- [TASK INSTRUCTIONS]: Reproduce the listing below word for word, leaving out the pictures.

[DATA SECTION — start]

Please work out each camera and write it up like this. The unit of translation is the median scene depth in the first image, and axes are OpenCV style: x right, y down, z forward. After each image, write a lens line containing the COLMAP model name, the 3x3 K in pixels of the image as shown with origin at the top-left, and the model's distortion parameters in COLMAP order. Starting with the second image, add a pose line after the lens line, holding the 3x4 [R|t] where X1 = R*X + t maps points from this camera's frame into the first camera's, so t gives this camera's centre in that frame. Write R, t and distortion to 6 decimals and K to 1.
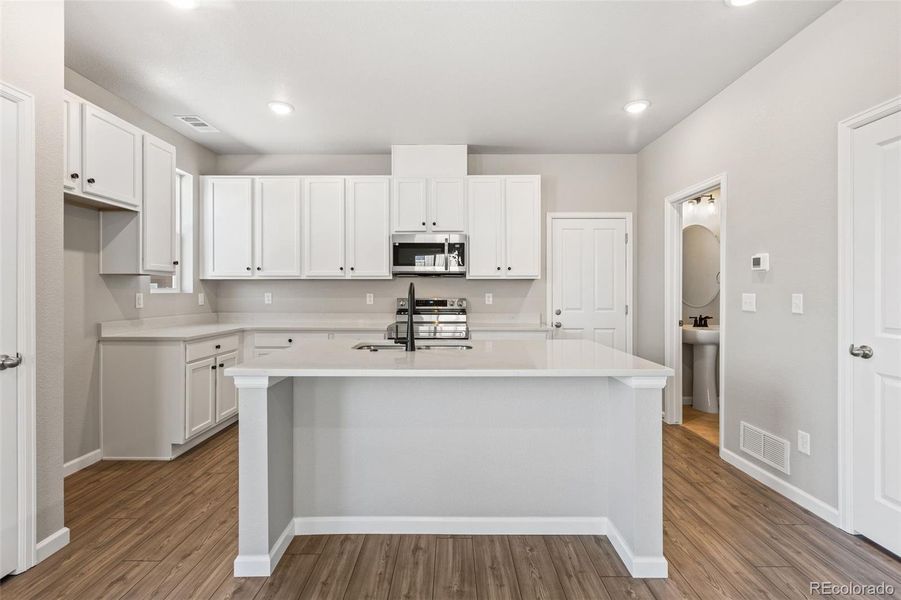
lens RADIAL K [[402.3, 0, 449.5], [0, 402.3, 293.3], [0, 0, 1]] dist [0.001207, -0.000587]
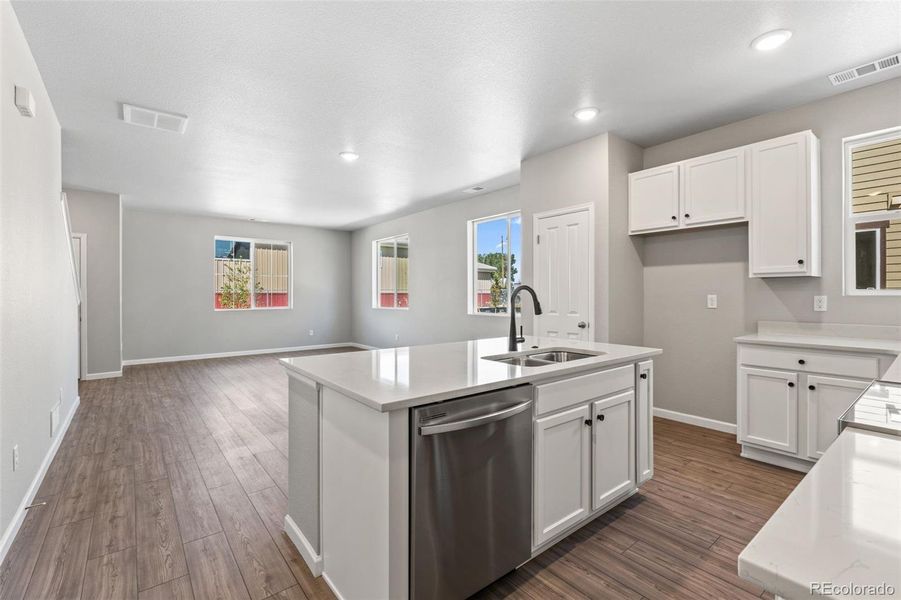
lens RADIAL K [[402.3, 0, 456.2], [0, 402.3, 293.7], [0, 0, 1]] dist [0.001207, -0.000587]
pose [[-0.771937, -0.000222, -0.635699, 0.483948], [0.000851, 0.999999, -0.001383, -0.003883], [0.635698, -0.001609, -0.771936, 1.201497]]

[DATA SECTION — finish]

- [PROBLEM SOLUTION]:
Please work out each camera and write it up like this. The unit of translation is the median scene depth in the first image, and axes are OpenCV style: x right, y down, z forward. After each image, write a lens line containing the COLMAP model name, the 3x3 K in pixels of the image as shown with origin at the top-left, and the model's distortion parameters in COLMAP order. Starting with the second image, add a pose line after the lens line, holding the 3x4 [R|t] where X1 = R*X + t maps points from this camera's frame into the first camera's, so t gives this camera's centre in that frame. Write R, t and distortion to 6 decimals and K to 1.
lens RADIAL K [[402.3, 0, 449.5], [0, 402.3, 293.3], [0, 0, 1]] dist [0.001207, -0.000587]
lens RADIAL K [[402.3, 0, 456.2], [0, 402.3, 293.7], [0, 0, 1]] dist [0.001207, -0.000587]
pose [[-0.771937, -0.000222, -0.635699, 0.483948], [0.000851, 0.999999, -0.001383, -0.003883], [0.635698, -0.001609, -0.771936, 1.201497]]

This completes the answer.